Liberman began this way:

“First of all, my highest priorities are Aliyah, Jewish Continuity and Absorption. My positions are clear right wing without compromise, but very pragmatic.”

One of his pet projects combines all three priorities: he envisions schools of Jewish education everywhere in the Diaspora, along the lines of American schools abroad. Those schools would focus on both Judaism and Zionism.

Liberman explained the need for this educational initiative: “At the Saban meeting, people like [American Jewish journallist] Jeffrey Goldberg talked about the problem of the younger Jewish generation not being so supportive of Israel.”

“He said that the decline in support was due to Israeli government policies. But that’s not the problem,” Liberman said.

The problem is that the “younger generations of Jews don’t really know much about and so don’t care much about Israel.”

This dovetails with Liberman’s preoccupation with Jewish assimilation. He cites statistics and surveys which predict the near total extinction of Jews in only a few more generations.

“Fewer than 10 percent of American Jews have a Jewish, Zionist education. In places like France, Russia, even Canada, there is a 70 percent assimilation rate,” Liberman explains, with horror.

Naturally, the first question is who would fund such a project? Knowing that even many American Jewish Federations have turned away from significant contributions to Jewish day schools, the prospect seems bleak.

But Liberman isn’t looking to the Diaspora as the primary funding source. He explains: “during the 1940’s and ’50’s, Israel was a small, poor country and needed tremendous financial and political support – which it received – from the Jewish Diaspora.

“Now, with Israel’s vibrant economy, it’s our turn to give back and our turn to help support the Jewish people. We are a strong country with a huge budget,” explains Liberman.

Liberman believes that Israel must contribute something on the order of $365 million – which should be met with matching funds – to this vitally important enterprise.

The suavely-dressed, slimmed-down, blue-eyed politician sees this contribution by Israel not just as providing moral support to the waning Diaspora Jewry, but as a crucial investment, “it is for our future as well.”

The idea was first pitched by Liberman nearly a year ago in a speech in the United States. The concept was immediately overshadowed by the subsequent Israeli elections and, increasingly, by the nation’s focus on the then-looming and seemingly catastrophic Nuclear Iran Deal which the five permanent members of the U.N. Security Council (the U.S., the U.K., France, China and Russia), plus Germany (the P5+1) was negotiating, and then concluded, with Iran.

Liberman believes his concept is critical if there is to remain a global Jewry outside of Israel. Not surprisingly, one of the reasons Diaspora Jewry with a strong Jewish and Zionist identity matters so much is as a steady source for Aliyah.

But the current governing coalition “does not care about the Diaspora,” Liberman said.

This discussion led naturally to the question of why Yisrael Beiteinu walked away from being in the ruling coalition. It’s of course harder to promote enormous new projects from the outside.

- _Requirement_:
In the passage about Liberman's plan for Diaspora Jewish schools, how much does he believe Israel must contribute to the project?

- _Records shown_:
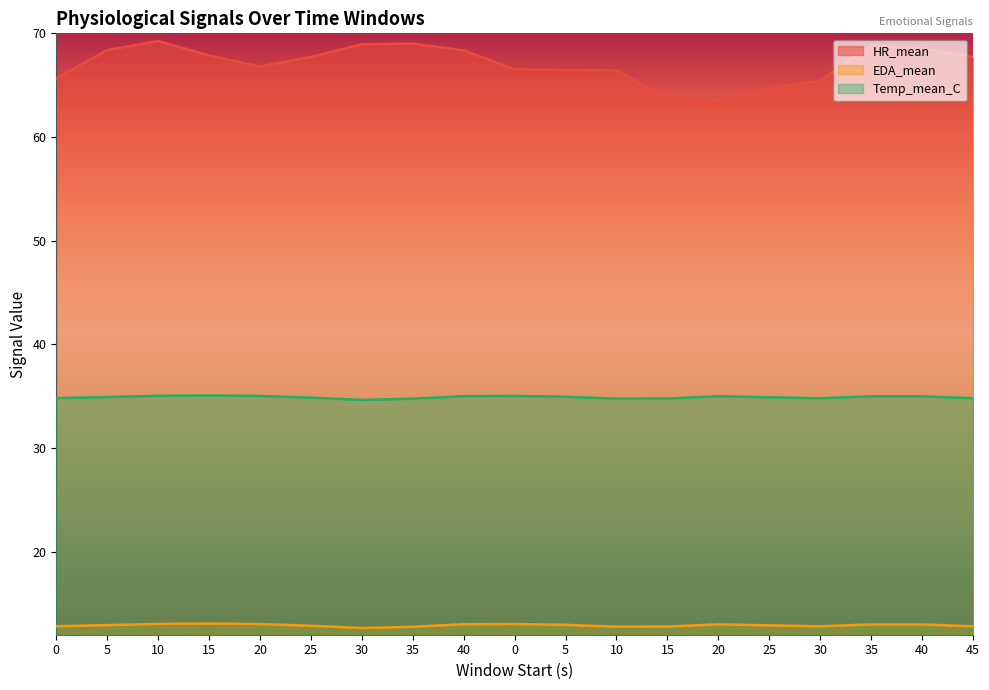

The value of Temp_mean_C at 35 is 13.8. True or false?

False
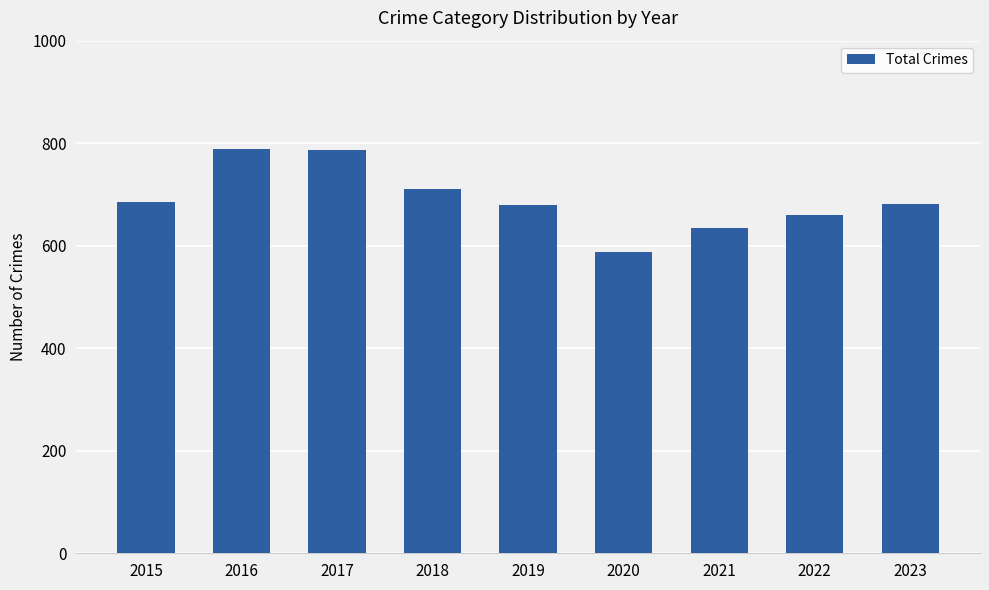

What is the change in value from 2018 to 2023?

-30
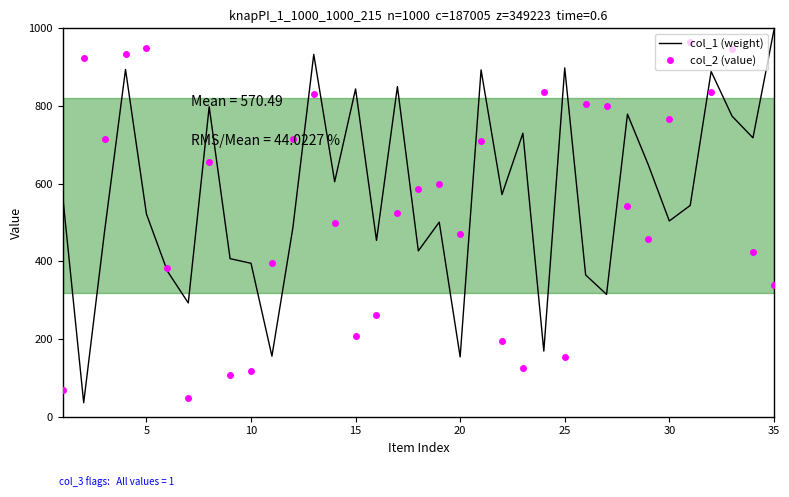

What is the smallest value displayed?

36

- _Written answer_:
Something on the order of $365 million, to be met with matching funds.